Start

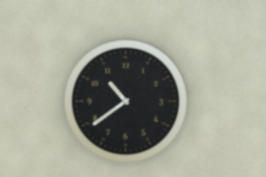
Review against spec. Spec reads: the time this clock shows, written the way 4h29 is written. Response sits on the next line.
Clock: 10h39
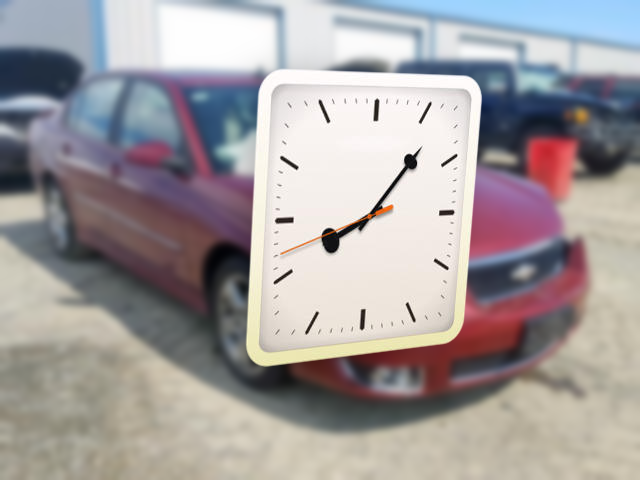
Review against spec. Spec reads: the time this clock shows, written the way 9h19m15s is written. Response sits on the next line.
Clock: 8h06m42s
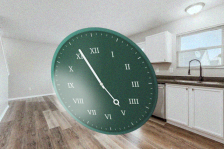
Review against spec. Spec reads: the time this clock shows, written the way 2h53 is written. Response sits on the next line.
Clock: 4h56
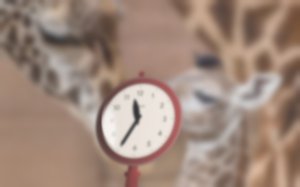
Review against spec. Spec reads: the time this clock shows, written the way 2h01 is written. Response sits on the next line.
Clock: 11h35
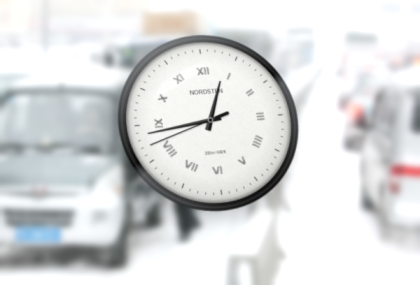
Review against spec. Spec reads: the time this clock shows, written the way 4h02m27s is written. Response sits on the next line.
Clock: 12h43m42s
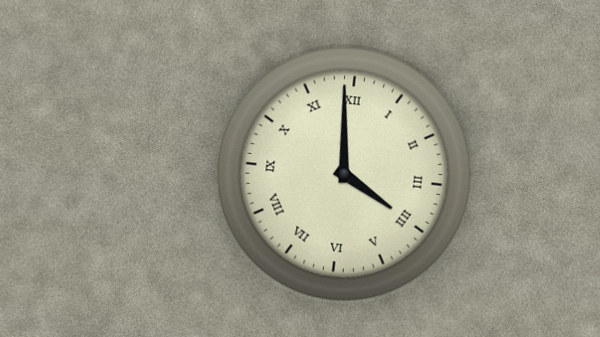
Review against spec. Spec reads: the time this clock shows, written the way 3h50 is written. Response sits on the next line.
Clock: 3h59
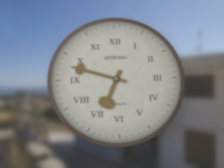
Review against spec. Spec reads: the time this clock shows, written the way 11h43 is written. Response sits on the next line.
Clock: 6h48
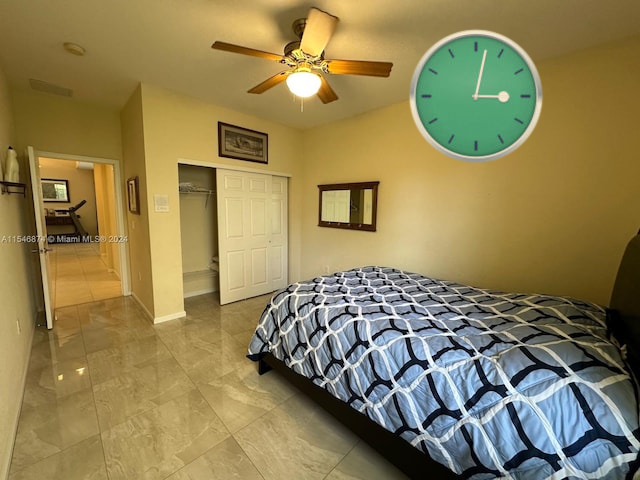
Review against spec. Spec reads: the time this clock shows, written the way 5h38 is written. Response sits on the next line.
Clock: 3h02
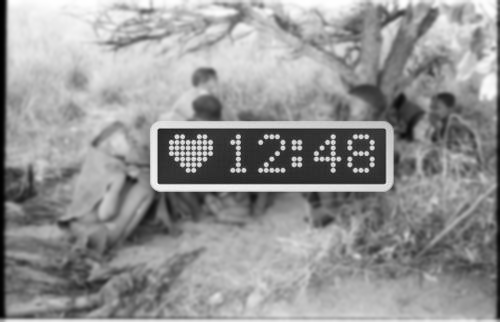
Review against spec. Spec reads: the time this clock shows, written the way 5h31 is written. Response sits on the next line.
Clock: 12h48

End

§ **Set problem**
Convert the stretch from the start of the items through the line containing "Clock: 8h06m42s" into a JSON list of strings, with one string per line. Leave out blank lines and the pictures.

§ **Complete answer**
[
  "Review against spec. Spec reads: the time this clock shows, written the way 4h29 is written. Response sits on the next line.",
  "Clock: 10h39",
  "Review against spec. Spec reads: the time this clock shows, written the way 9h19m15s is written. Response sits on the next line.",
  "Clock: 8h06m42s"
]